Work order 1:
According to the article on Flyte's album Between You and Me, where was the album recorded?
Work order 2:
From the article on Flyte's album Between You and Me, quote the stretch from "Flyte chronology" through "and Johns' studio.".

Studio album by Flyte
- Released: 29 August 2025
- Length: 39:46
- Label: Nettwerk
- Producer: Ethan Johns

Flyte chronology
| Flyte (2023) | Between You and Me (2025) |  |

Singles from Between You and Me
- "I'm Not There" Released: 14 February 2025; "Emily and Me" Released: 24 March 2025; "Hurt People" Released: 25 April 2025;

= Between You and Me (Flyte album) =

Between You and Me is the fourth studio album by English folk-rock duo Flyte. It was released on 29 August 2025 via Nettwerk Music Group in LP, CD and digital formats. It includes the singles, "I'm Not There", "Emily and Me", and "Hurt People".

==Background==
The album was preceded by Flyte's self-titled third album and features ten tracks ranging between two and five minutes each, with a total runtime of approximately forty minutes. It was produced by English record producer Ethan Johns and recorded at Will Taylor's home in London and Johns' studio.

"Hurt People" was released as a single on 25 April 2025. It was preceded by earlier singles "I'm Not There" and "Emily and Me", which were released on 14 February and 24 March.

==Reception==

The Independent rated the album five stars and remarked, "For all its folk leanings, Between You and Me also feels strikingly pertinent. The duo explore the fallible nature of humans – our insecurities, our pettiness, with plenty of nuance and compassion."

It received a rating of four out of five from Dork, whose reviewer Minty Mearns commented, "Between You and Me takes its listeners through the motions, but it never once feels over the top," noting the duo's "different approach to making this record" is "the one that sums them up best."

Writing for Paste, Andrew Ha assigned the album a rating of 7.1, opining that "The record possesses an adjacent gentleness, as Johns preserves a ubiquitous intimacy in various shades."

Provided material:

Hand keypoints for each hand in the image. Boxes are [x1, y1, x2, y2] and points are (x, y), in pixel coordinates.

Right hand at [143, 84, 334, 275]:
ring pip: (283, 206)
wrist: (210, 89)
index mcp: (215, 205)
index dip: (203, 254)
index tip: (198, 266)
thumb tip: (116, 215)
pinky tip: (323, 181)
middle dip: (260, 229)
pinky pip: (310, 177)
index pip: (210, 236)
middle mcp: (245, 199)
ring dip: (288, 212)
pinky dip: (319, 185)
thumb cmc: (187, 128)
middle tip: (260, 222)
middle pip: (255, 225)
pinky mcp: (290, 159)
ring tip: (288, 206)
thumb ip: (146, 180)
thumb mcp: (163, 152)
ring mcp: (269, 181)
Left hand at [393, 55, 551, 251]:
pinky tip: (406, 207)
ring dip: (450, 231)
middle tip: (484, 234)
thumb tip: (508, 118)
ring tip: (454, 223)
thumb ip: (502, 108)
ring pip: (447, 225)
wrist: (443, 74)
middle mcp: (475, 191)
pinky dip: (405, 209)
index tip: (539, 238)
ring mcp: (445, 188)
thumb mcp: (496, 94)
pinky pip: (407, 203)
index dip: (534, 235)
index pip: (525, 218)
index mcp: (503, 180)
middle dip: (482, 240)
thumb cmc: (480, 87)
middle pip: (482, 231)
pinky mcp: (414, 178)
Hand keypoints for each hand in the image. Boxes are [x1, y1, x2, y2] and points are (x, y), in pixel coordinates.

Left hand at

...

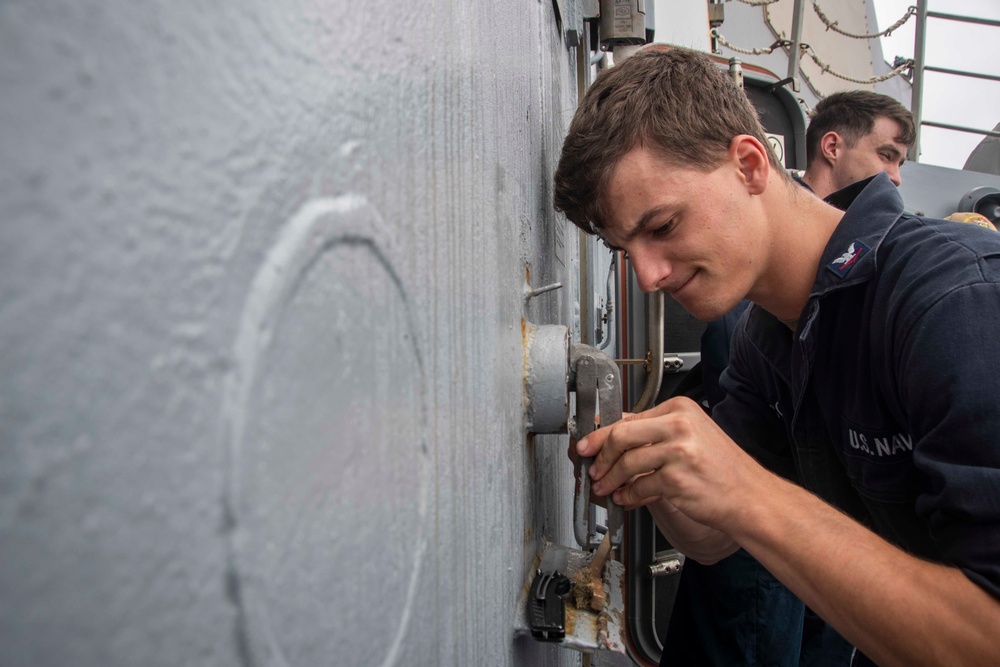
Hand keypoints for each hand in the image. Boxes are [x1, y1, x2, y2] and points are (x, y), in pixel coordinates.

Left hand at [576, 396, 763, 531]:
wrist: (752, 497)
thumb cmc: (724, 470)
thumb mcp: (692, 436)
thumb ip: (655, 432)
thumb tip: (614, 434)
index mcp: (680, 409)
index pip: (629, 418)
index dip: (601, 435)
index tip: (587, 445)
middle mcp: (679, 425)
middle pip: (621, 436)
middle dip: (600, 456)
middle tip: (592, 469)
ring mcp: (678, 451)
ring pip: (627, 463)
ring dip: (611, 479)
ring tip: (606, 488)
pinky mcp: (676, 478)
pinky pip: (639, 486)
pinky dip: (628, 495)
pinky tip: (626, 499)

--

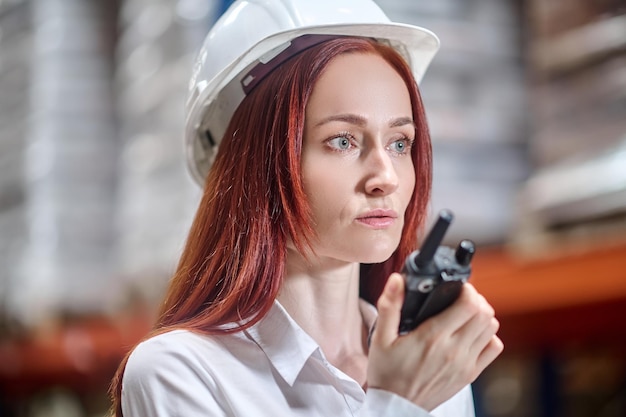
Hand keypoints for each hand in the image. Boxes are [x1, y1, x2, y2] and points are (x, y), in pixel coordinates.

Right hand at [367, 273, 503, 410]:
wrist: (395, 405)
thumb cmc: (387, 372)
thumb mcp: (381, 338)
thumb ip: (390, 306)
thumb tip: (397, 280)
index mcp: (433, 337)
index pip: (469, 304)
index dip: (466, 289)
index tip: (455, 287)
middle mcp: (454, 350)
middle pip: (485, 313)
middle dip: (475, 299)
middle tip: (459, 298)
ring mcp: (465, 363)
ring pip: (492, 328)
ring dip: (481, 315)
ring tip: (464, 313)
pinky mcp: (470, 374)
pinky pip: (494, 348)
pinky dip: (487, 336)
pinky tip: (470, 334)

Response area 1:
At Will Taylor's home in London and at Ethan Johns' studio.

Response area 2:
Flyte chronology
| Flyte (2023) | Between You and Me (2025) |  |

Singles from Between You and Me
- "I'm Not There" Released: 14 February 2025; "Emily and Me" Released: 24 March 2025; "Hurt People" Released: 25 April 2025;

= Between You and Me (Flyte album) =

Between You and Me is the fourth studio album by English folk-rock duo Flyte. It was released on 29 August 2025 via Nettwerk Music Group in LP, CD and digital formats. It includes the singles, "I'm Not There", "Emily and Me", and "Hurt People".

==Background==
The album was preceded by Flyte's self-titled third album and features ten tracks ranging between two and five minutes each, with a total runtime of approximately forty minutes. It was produced by English record producer Ethan Johns and recorded at Will Taylor's home in London and Johns' studio.